La normativa regionale e il Codice del Consumo stabiliscono l’obbligo di indicare prezzo originario (il più basso degli ultimi 30 giorni), percentuale di sconto e prezzo finale, oltre al divieto di vendite promozionali nei 15 giorni precedenti.
Federconsumatori Basilicata diffonde il proprio vademecum: attenzione ai prezzi, ai capi realmente di stagione, alla possibilità di cambio (obbligatoria solo in caso di difetto), ai pagamenti elettronici sempre ammessi e al diritto di recesso di 14 giorni per gli acquisti online.
«Il primo passo è verificare i prezzi prima dei saldi — sottolinea Michele Catalano — e soprattutto non acquistare d’impulso: occorre ragionare sui bisogni reali, evitando l’illusione dell’affare». Si ricorda che «i saldi riguardano capi di stagione: diffidare di sconti troppo elevati sin dal primo giorno».

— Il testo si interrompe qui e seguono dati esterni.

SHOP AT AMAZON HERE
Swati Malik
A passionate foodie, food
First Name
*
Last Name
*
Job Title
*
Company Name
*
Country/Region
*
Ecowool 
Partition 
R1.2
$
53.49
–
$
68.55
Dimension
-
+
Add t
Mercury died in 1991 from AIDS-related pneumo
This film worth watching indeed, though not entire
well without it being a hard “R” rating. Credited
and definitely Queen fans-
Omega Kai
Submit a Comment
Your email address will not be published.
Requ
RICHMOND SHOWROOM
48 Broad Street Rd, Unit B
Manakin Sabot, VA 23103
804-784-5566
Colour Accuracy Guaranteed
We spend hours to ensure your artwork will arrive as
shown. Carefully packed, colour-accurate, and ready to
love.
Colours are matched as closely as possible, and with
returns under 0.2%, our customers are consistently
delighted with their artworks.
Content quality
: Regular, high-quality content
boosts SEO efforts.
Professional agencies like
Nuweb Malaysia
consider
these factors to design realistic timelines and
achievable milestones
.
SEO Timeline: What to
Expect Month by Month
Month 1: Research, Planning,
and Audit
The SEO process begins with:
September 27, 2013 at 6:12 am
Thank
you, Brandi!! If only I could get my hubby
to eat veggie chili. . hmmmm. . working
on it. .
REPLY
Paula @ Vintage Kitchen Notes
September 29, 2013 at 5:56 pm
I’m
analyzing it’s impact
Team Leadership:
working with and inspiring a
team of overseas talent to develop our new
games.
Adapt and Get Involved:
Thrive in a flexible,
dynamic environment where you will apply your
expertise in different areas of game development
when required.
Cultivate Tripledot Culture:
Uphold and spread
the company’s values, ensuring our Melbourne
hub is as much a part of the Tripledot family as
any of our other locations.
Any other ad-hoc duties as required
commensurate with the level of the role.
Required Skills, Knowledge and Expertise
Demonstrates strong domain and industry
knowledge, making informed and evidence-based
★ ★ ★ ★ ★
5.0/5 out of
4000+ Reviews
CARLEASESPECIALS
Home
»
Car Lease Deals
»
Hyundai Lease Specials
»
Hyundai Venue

Per eventuali problemi ci si può rivolgere alla Polizia Locale, alle associazioni dei consumatori o alla Guardia di Finanza.
Federconsumatori Basilicata conclude con un appello: «Preferire i negozi fisici, soprattutto per i più giovani, significa evitare truffe online e sostenere l’economia locale, cioè le nostre comunità».